Consciousness

4 Tips to Help You Zen Out During Your Commute

Live in the moment. This is arguably the simplest yet hardest advice to follow. You might ask yourself: when do most people have the chance to live in the moment? You may think that your career depends on always thinking ahead, and while that is likely to be partially true, it is crucial that you spend more of your life appreciating what is, rather than focusing constantly on what could be, will be or should be. Grounding yourself in the purpose of the moment and learning to manage your internal thoughts are timeless pieces of advice from various schools of psychotherapy and Zen Buddhism.

Some call it “living in the moment,” while others call it mindfulness. Regardless of what you want to call it, living in the moment means totally disrobing from the society-approved anxieties, constant commentary on life, judgment and general over-thinking. It means being unusually still with yourself, engaging with the uncomfortable task of disciplining your thoughts and taking a chance to truly relax. Like most of us, if you live a busy life and find it hard to reserve any time for reflective purposes, mediation or general self-care, then let me ask you: do you drive?

Your daily commute is a golden opportunity for you to be mindful, de-stress and refocus on what, where and who you are. Re-centering or “zenning out” is the biggest gift you can give to your soul, and capitalizing on commuting times to do so allows this practice at least twice a day. The benefits are phenomenal – lower blood pressure, less depression, less anxiety, more creative thinking and better self-esteem.

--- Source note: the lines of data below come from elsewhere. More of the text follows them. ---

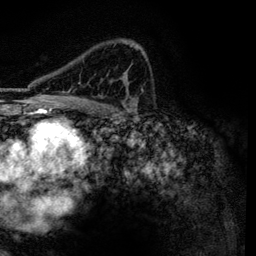
Breast MRI, one axial slice. Position 84 of 134 along the scan axis. Cropped to one breast. Dynamic contrast-enhanced series, time point 2 of 6 at this slice position (early post-contrast). 3 T. TE 4.2 ms, TR 7.9 ms. 1.2 mm slice thickness. 256 × 256 image matrix, field of view 170 × 170 mm. Female patient.
Annotated regions visible in this slice (semi-automatic segmentation, software-assisted and operator-edited):
- enhancing-tissue mask used for the functional tumour volume (all voxels passing the contrast-enhancement thresholds inside the analysis volume; usually the tumour): bounding box [x1, y1, x2, y2] px = [62, 45, 146, 97]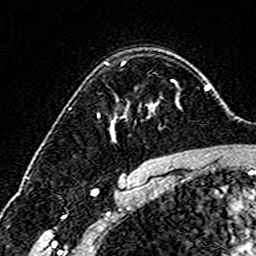
Breast MRI (dynamic contrast-enhanced), one axial slice; position 113 of 160 along the scan axis; cropped to one breast; dynamic contrast-enhanced series, time point 2 of 6 at this slice position (early post-contrast); 3 T; TE 4.6 ms, TR 7.4 ms; 256 × 256 image matrix, field of view 144 × 144 mm. Female patient.
Annotated regions visible in this slice (semi-automatically segmented with operator editing):
- enhancing-tissue mask used for the functional tumour volume (all voxels passing the contrast-enhancement thresholds inside the analysis volume; usually the tumour): box from (x=106, y=62) to (x=177, y=137) px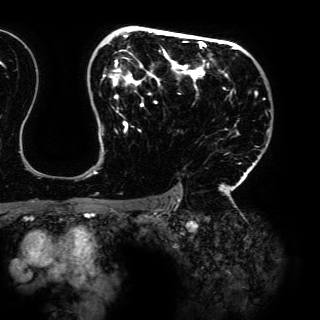
Breast MRI (dynamic contrast-enhanced), one axial slice; position 101 of 150 along the scan axis; cropped to one breast; dynamic contrast-enhanced series, time point 2 of 6 at this slice position (early post-contrast); 3 T; TE 4.2 ms, TR 7.9 ms; 1.2 mm slice thickness; 320 × 320 image matrix, field of view 287 × 287 mm. Female patient.
Annotated regions visible in this slice (semi-automatic segmentation, software-assisted and operator-edited):
- enhancing-tissue mask used for the functional tumour volume (all voxels passing the contrast-enhancement thresholds inside the analysis volume; usually the tumour): bounding box <93,29,265,198> (left, top, right, bottom; pixels)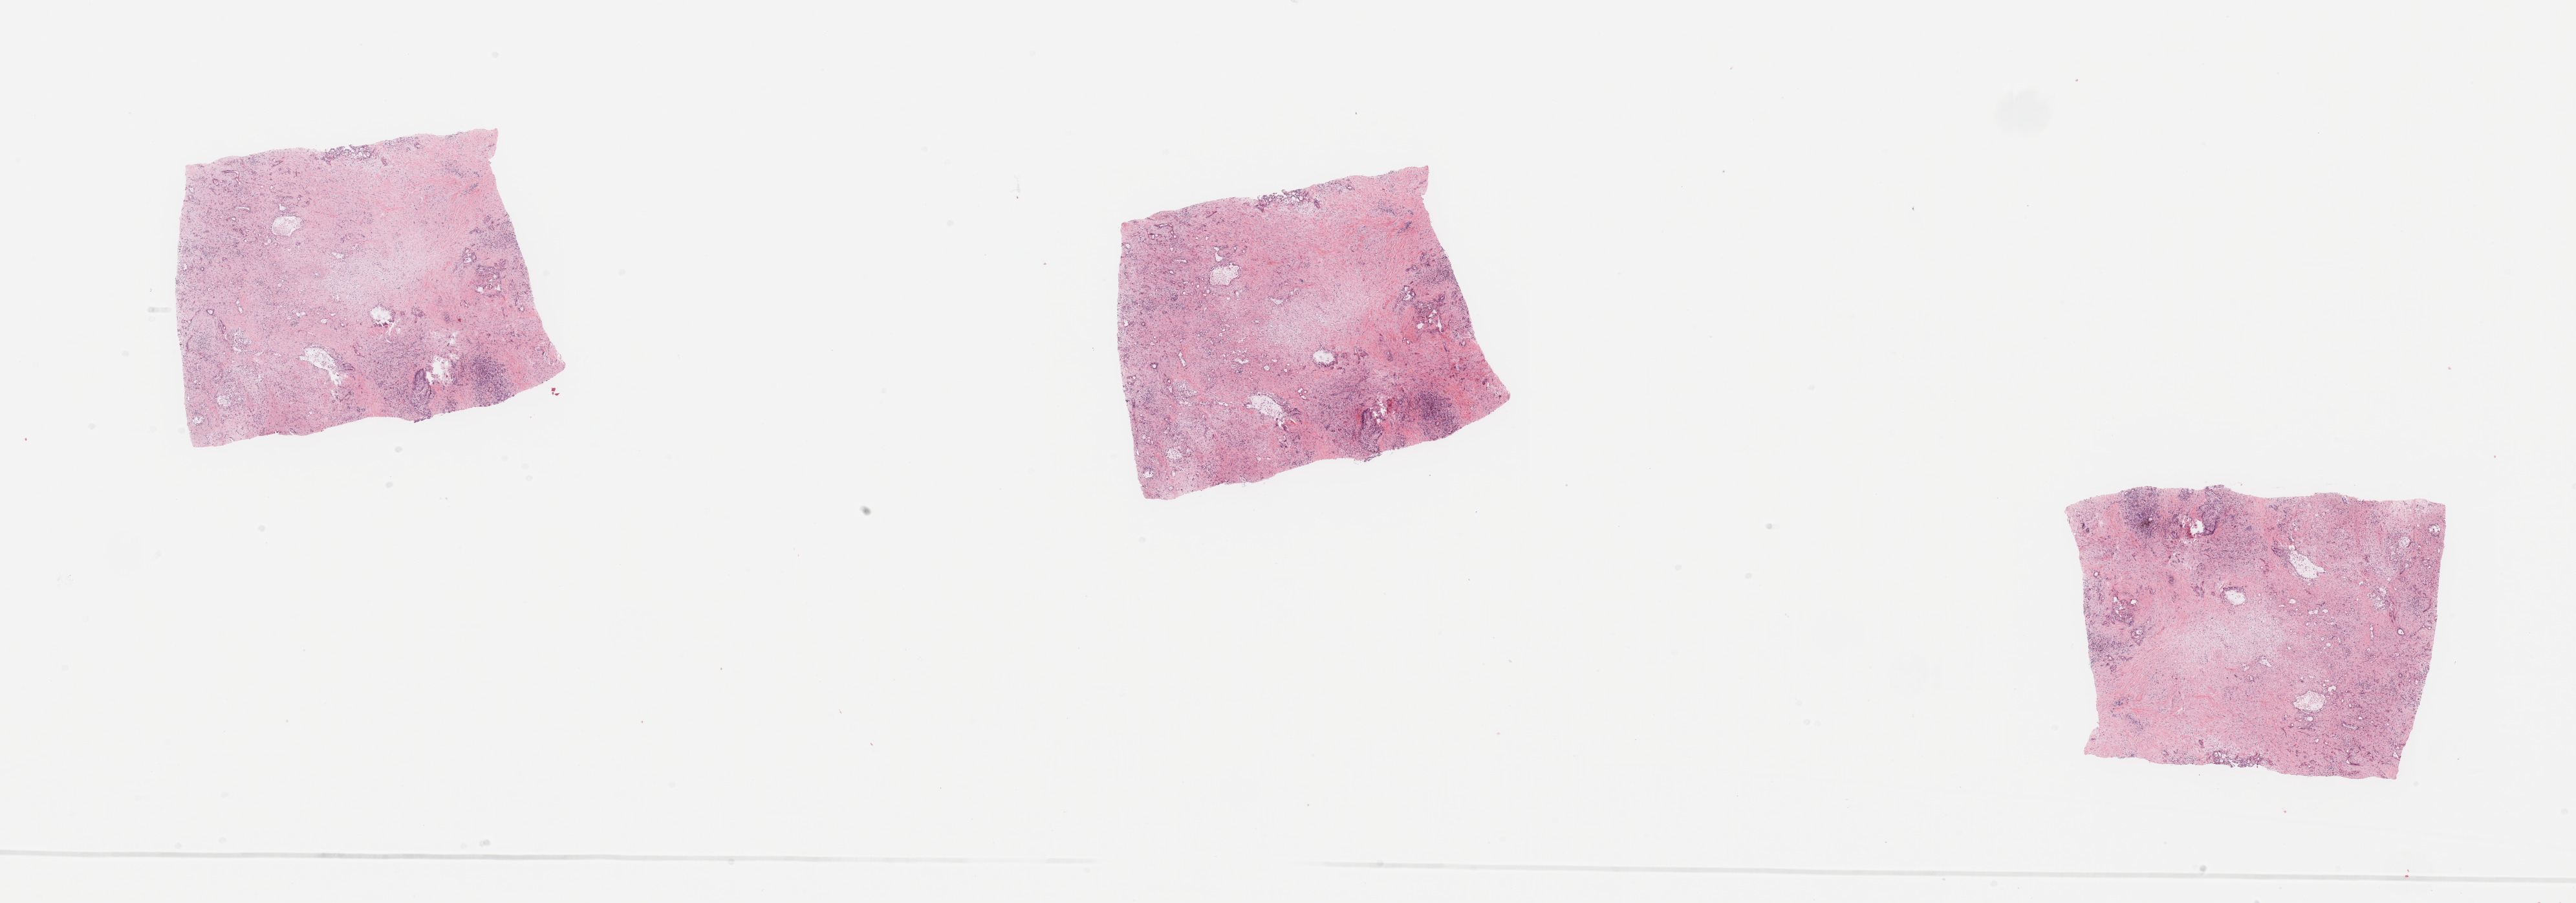
H&E-stained whole-slide image — low-resolution overview of the scanned area, about 31.5 x 11.0 mm, tumour tissue sample, sampled site: pancreas. 77-year-old male patient. Histologic grade: G2 (moderately differentiated). Slide review estimates, as recorded: tumour nuclei 20%, necrosis 0%.
Primary tumour site (as recorded): head. AJCC pathologic stage: III. Histologic diagnosis: Infiltrating duct carcinoma, NOS.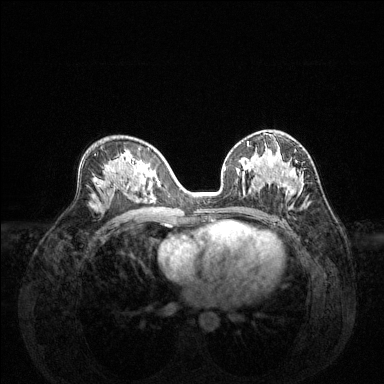
Breast MRI (dynamic contrast-enhanced), one axial slice. Position 78 of 144 along the scan axis. Dynamic contrast-enhanced series, time point 2 of 6 at this slice position (early post-contrast). 1.5 T. TE 1.6 ms, TR 4.6 ms. 384 × 384 image matrix, field of view 360 × 360 mm. Female patient.
Annotated regions visible in this slice (semi-automatically segmented with operator editing):
- enhancing-tissue mask used for the functional tumour volume (all voxels passing the contrast-enhancement thresholds inside the analysis volume; usually the tumour): bounding box (x1, y1, x2, y2) in pixels: (244, 151, 308, 200)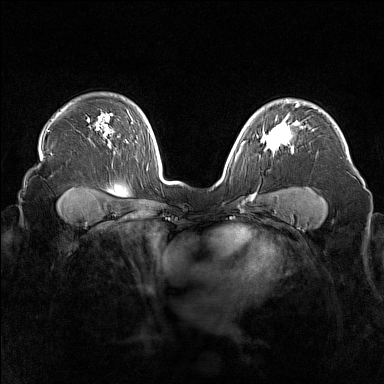
Breast MRI (dynamic contrast-enhanced), one axial slice; dynamic contrast-enhanced series, time point 2 of 7 at this slice position (early post-contrast); 1.5 T; TE 1.8 ms, TR 5 ms; 1 mm slice thickness; 384 × 384 image matrix, field of view 340 × 340 mm. Female patient.
Outlined on this slice (semi-automatically segmented with operator editing):
- enhancing-tissue mask used for the functional tumour volume (all voxels passing the contrast-enhancement thresholds inside the analysis volume; usually the tumour): bounding box <257,120,294,153> (left, top, right, bottom; pixels)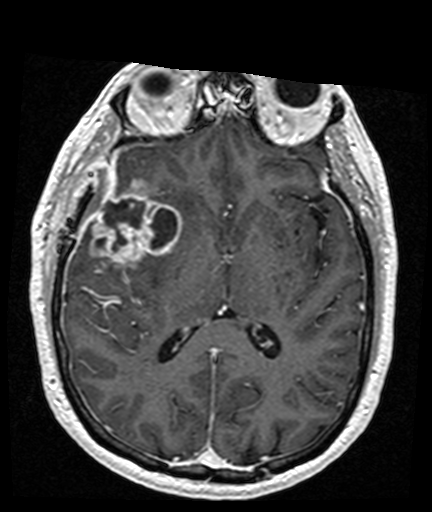
Brain MRI from a brain-tumour surgery series, one axial slice; slice 82 of 176 in the series (ordered by position); T1-weighted post-contrast; 1 mm slice thickness; 432 × 512 image matrix, field of view 194 × 230 mm. Case-level facts recorded for this patient, not image findings: histopathology: Glioblastoma; WHO grade: 4.
Outlined on this slice (expert manual segmentation):
- tumour: box from (x=88, y=180) to (x=182, y=269) px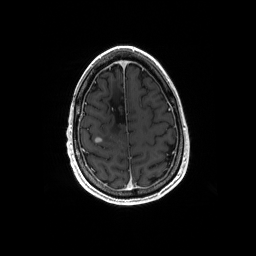
Brain MRI from a brain-tumour surgery series, one axial slice; slice 45 of 192 in the series (ordered by position); T1-weighted post-contrast; 256 × 256 image matrix, field of view 256 × 256 mm. Case-level facts recorded for this patient, not image findings: histopathology: Astrocytoma; WHO grade: 4; IDH mutation: yes.
Structures marked on this image (expert manual segmentation):
- tumour: box from (x=95, y=137) to (x=102, y=144) px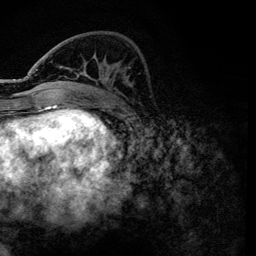
Breast MRI, one axial slice. Position 43 of 134 along the scan axis. Cropped to one breast. Dynamic contrast-enhanced series, time point 2 of 6 at this slice position (early post-contrast). 3 T. TE 4.2 ms, TR 7.9 ms. 1.2 mm slice thickness. 256 × 256 image matrix, field of view 170 × 170 mm. Female patient.
Structures marked on this image (semi-automatically segmented with operator editing):
- enhancing-tissue mask used for the functional tumour volume (all voxels passing the contrast-enhancement thresholds inside the analysis volume; usually the tumour): bounding box [x1, y1, x2, y2] px = [36, 55, 120, 101]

It can be a hard habit to get into, therefore it’s usually an easier transition around nature and calming sounds from the world around us. We are now in the summer storm season so next time you’re caught in one, open your window, breathe in nature’s gift of rain and let the atmosphere help take you to a place of peace.

Here are some special guidelines on how to maximize your potential for a pleasant commute, especially in adverse weather conditions, and turn a sometimes stressful or aggressive part of your day into your own personal spiritual journey.

  1. Before getting in the car take three deep breaths and imagine you are inhaling love and exhaling your stresses. Breathe in through your nose and out through your mouth. Think about how much of a connection you have to Earth, to the universe right now.
  2. Turn off any news or radio talk shows. Allow your mind the space to be silent without any uninvited voices or opinions or energies invading your peace. Your mind may wander briefly but you will soon fall into a comfortable and enlightened space with the silence, and this stillness sets the stage for your time re-centering. Many people enjoy relaxing music to help them focus on meditative exercises on the road.
  3. Let love be the driving force. Aggression and impatience can reach new heights on the road. Instead of being drawn into that, remind yourself that everyone has their own path and that everyone is a soul-searching for love. Wish every car that passes you, or even cuts you off, love and peace. Simply saying the words – even if you don’t initially mean it – is enough. “I wish you love and power and peace.” In a rain storm, listen to the raindrops and use them as a homing signal. Every time you feel yourself drifting from calmness let the rain wash away all fears and anger.
  4. Slow down. We are all in such a rush in every area of our life. Aside from the safety advantages of driving a bit slower, taking the speed down a notch will also encourage your thoughts to slow and become more mindful and spiritual. Even driving just under the speed limit and switching to a slower lane really takes the pressure off reaching your destination and moves it to just enjoying the ride — something we can take into our everyday lives.

It is increasingly important to remain mindful and live in the present as our lives become more complicated in a stranger world. If you don’t feel able to schedule in some meditation time outside of work, try these techniques on your next car journey – especially in a summer rain shower! You owe it to yourself.